* **Activity 1**
Extract, word for word, the part of the World Food Safety Day text that opens with the words containing "June 7 marks" and closes with "eating contaminated food.".
* **Activity 2**
Do these statements agree with the World Food Safety Day text? Answer yes or no for each and quote the deciding words. (a) The United Nations General Assembly set up the observance in 2018. (b) The WHO alone facilitates the observance worldwide. (c) More than 200 foodborne diseases exist.
* **Activity 3**
Carry on the World Food Safety Day text from where it stops.

* **Supplied text**
+-------+

June 7 marks the World Food Safety Day. According To World Health Organisation, the annual celebration is aimed to draw attention and inspire action to help prevent, detect and manage foodborne risks. In other words, it is aimed at improving human health through conscious eating. The United Nations General Assembly (UNGA) established the World Food Safety Day in 2018 to raise awareness of this important issue. The observance across the world is jointly facilitated by the WHO and the Food and Agriculture Organization of the United Nations (FAO), in collaboration with member states and other stakeholders. This year’s theme is “Safer food, better health” which aims to highlight the role of safe, nutritional food in ensuring human health and well-being.
As per WHO, an estimated 600 million fall sick and 420,000 others die every year after eating contaminated food.
There are over 200 foodborne diseases caused by bacteria, viruses, parasites or chemical substances entering the body through contaminated food, it said. In worst case scenarios, these diseases can also lead to the development of cancer cells in the body.

+-------+

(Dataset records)
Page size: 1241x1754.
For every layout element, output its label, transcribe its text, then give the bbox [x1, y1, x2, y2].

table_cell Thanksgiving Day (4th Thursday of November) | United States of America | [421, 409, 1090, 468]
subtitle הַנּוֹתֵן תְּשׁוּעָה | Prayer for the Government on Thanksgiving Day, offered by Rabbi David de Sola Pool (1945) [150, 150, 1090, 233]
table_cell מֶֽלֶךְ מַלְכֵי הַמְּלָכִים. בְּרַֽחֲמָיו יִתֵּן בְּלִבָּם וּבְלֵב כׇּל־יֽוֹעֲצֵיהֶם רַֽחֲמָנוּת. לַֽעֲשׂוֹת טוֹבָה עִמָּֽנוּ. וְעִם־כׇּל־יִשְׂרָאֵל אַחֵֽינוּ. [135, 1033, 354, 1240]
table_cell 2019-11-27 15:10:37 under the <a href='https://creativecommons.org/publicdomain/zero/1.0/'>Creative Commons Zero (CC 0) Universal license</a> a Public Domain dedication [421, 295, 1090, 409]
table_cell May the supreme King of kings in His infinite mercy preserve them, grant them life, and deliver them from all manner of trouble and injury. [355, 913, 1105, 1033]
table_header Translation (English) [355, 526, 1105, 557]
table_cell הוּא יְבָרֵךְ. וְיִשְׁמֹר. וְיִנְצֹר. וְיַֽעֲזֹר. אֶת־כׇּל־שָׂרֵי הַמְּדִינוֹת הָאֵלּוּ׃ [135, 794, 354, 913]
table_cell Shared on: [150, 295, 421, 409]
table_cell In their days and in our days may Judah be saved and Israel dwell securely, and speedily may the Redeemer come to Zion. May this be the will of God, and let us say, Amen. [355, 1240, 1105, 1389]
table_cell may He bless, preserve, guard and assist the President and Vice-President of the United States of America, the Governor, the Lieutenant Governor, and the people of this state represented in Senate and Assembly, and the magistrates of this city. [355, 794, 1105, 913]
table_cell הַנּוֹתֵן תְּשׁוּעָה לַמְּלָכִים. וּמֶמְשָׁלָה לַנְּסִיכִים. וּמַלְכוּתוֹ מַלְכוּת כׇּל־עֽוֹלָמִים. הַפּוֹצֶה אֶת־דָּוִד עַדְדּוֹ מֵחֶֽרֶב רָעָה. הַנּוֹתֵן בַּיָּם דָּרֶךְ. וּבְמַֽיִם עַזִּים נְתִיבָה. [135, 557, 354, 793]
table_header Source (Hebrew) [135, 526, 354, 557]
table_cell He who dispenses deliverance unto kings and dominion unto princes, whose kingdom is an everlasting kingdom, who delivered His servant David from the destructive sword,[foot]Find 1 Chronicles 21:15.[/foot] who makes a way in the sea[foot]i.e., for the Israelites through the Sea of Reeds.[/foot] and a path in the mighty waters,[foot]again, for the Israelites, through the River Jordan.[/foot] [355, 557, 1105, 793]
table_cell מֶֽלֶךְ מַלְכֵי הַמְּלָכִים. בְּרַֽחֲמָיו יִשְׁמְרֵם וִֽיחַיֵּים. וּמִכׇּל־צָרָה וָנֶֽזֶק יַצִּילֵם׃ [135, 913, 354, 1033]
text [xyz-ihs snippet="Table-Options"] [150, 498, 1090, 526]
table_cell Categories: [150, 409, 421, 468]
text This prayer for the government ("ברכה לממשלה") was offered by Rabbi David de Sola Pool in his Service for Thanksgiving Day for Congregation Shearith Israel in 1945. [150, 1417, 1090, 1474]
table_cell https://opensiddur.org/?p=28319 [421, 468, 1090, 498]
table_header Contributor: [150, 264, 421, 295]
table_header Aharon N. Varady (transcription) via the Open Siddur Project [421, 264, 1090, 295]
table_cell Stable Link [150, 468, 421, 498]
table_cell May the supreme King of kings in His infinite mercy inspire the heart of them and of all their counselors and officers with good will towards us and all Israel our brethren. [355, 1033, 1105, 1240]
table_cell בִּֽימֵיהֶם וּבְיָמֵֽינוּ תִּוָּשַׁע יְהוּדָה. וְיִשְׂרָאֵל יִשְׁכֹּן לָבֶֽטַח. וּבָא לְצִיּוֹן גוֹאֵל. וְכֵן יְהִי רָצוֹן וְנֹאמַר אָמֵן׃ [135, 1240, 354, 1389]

+-------+

* **Task response 1**
June 7 marks the World Food Safety Day. According To World Health Organisation, the annual celebration is aimed to draw attention and inspire action to help prevent, detect and manage foodborne risks. In other words, it is aimed at improving human health through conscious eating. The United Nations General Assembly (UNGA) established the World Food Safety Day in 2018 to raise awareness of this important issue. The observance across the world is jointly facilitated by the WHO and the Food and Agriculture Organization of the United Nations (FAO), in collaboration with member states and other stakeholders. This year’s theme is “Safer food, better health” which aims to highlight the role of safe, nutritional food in ensuring human health and well-being.
As per WHO, an estimated 600 million fall sick and 420,000 others die every year after eating contaminated food.

* **Task response 2**
(a) Yes: "The United Nations General Assembly (UNGA) established the World Food Safety Day in 2018"
(b) No: "jointly facilitated by the WHO and the Food and Agriculture Organization of the United Nations (FAO)"
(c) Yes: "There are over 200 foodborne diseases"

* **Task response 3**
The Who highlights that children under five years of age carry 40 per cent of the foodborne disease burden, with 125,000 deaths every year. Also Foodborne diseases impede socio-economic development by straining health care systems and harming national economies, tourism and trade.
Union Health Secretary has rightly underscored the need for a multifaceted and multi-stakeholder approach — involving industries, government machinery and regulators —to ensure food safety and create awareness at each level of the society. There is need for everyone to focus on food safety. It is rather everyone’s business. Everyone in the food system needs to work not only to keep food safe as also food systems operating.
Ensuring food is safely produced, processed, distributed and consumed throughout the entire supply chain concerns all. The government agencies need to work hard to ensure that common people get safe food.
The studies show a sharp rise in dangerous diseases like cancer, largely attributed to food. The experts have been stressing the implications of junk and packaged food. What has also come under focus is that spices, pulses, red and white meat, available in the markets need a strict vigil. Today we are again confronted by this threatening scenario that adulteration poses. There are a number of laws which require strict enforcement.